Workplace Jiujitsu #9: How To Steady The Rope When Someone Is On a PIP

Most Performance Improvement Plans (PIPs) don’t start with malice, but they often end in silence. It doesn't have to be that way.




You won’t always be told when someone is on a PIP. But if you’ve been around long enough, you start to see the signs:

They get asssigned meaningless work. They stop talking in meetings. They start over-explaining like they’re on trial.

They now avoid asking for help.

You know the look: Eyes down. Shoulders tight. Pace picked up, but confidence falling apart. They’re not just debugging code anymore. They’re debugging their worth.




Here’s the hard truth:

Most people don’t fail the PIP because they can’t improve. They fail because no one steadies the rope.

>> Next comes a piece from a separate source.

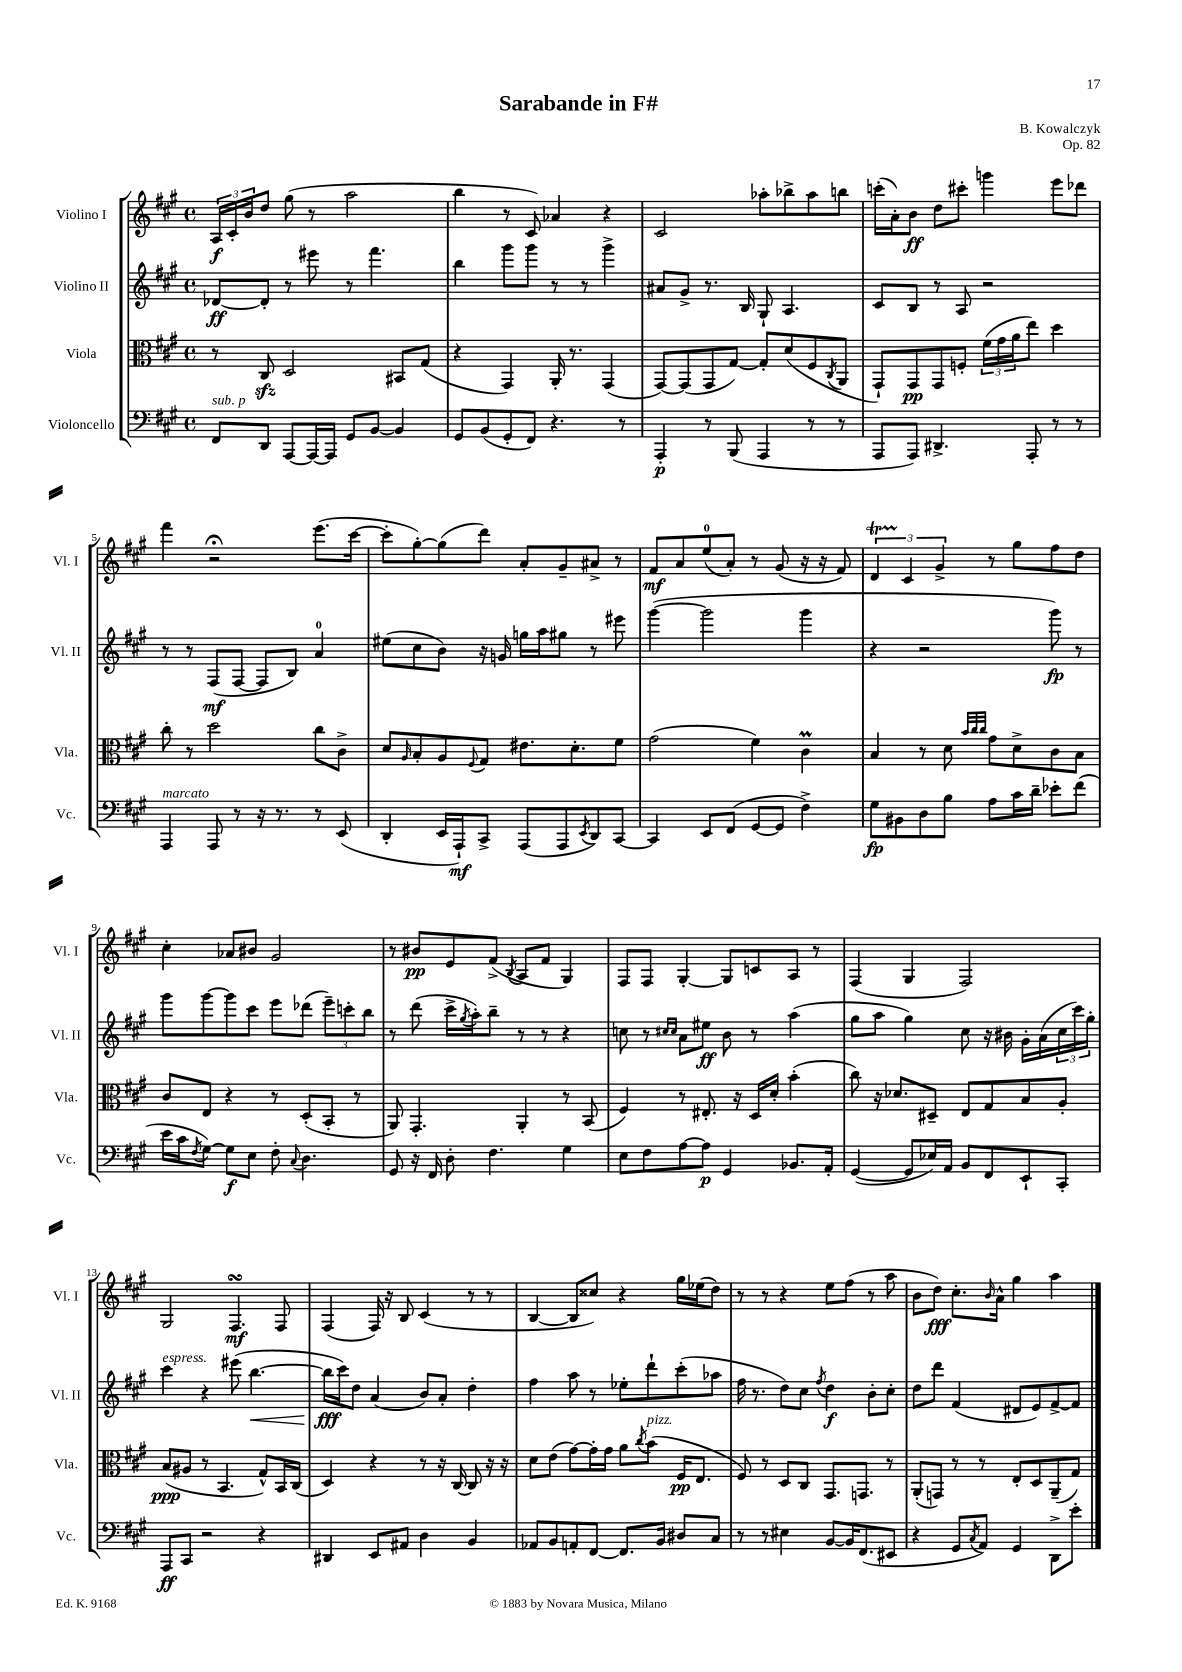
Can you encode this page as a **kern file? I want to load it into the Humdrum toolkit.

Your Role as a Senior Engineer

You’re not their manager or their savior. But you are someone with context and experience they may not know how to ask for. You can’t fix the PIP, but you can do this:

  1. Make the invisible visible. Invite them to pair on real work and not pity tasks. “Hey, I think you’d be great to tackle this with me. Want to team up?”
  2. Normalize the gap. Say what no one else is saying: “I struggled with this exact thing early on. Let me show you how I handled it.”
  3. Quietly unblock. When they spin their wheels, offer context. “We usually skip that step here. Let me save you a few hours.”
  4. Speak belief, not performance. “I’ve seen you grow a lot. I really appreciated that last code review.” One sentence like that can echo for months.
  5. Hold your line without withdrawing. Don’t coddle, but don’t vanish. Steady the rope, but don’t cut it.
  6. Recognize their contributions and strengths.

Often, some of their best work and skills are not getting noticed.




If they make it through, they’ll remember you for not flinching when things got hard. And if they don’t get out of the PIP, at least someone in that org reminded them they were still human.

You’re not responsible for the system, but you are responsible for how you show up inside it.

That’s Workplace Jiujitsu. Holding the line in quiet ways that change people, not just metrics.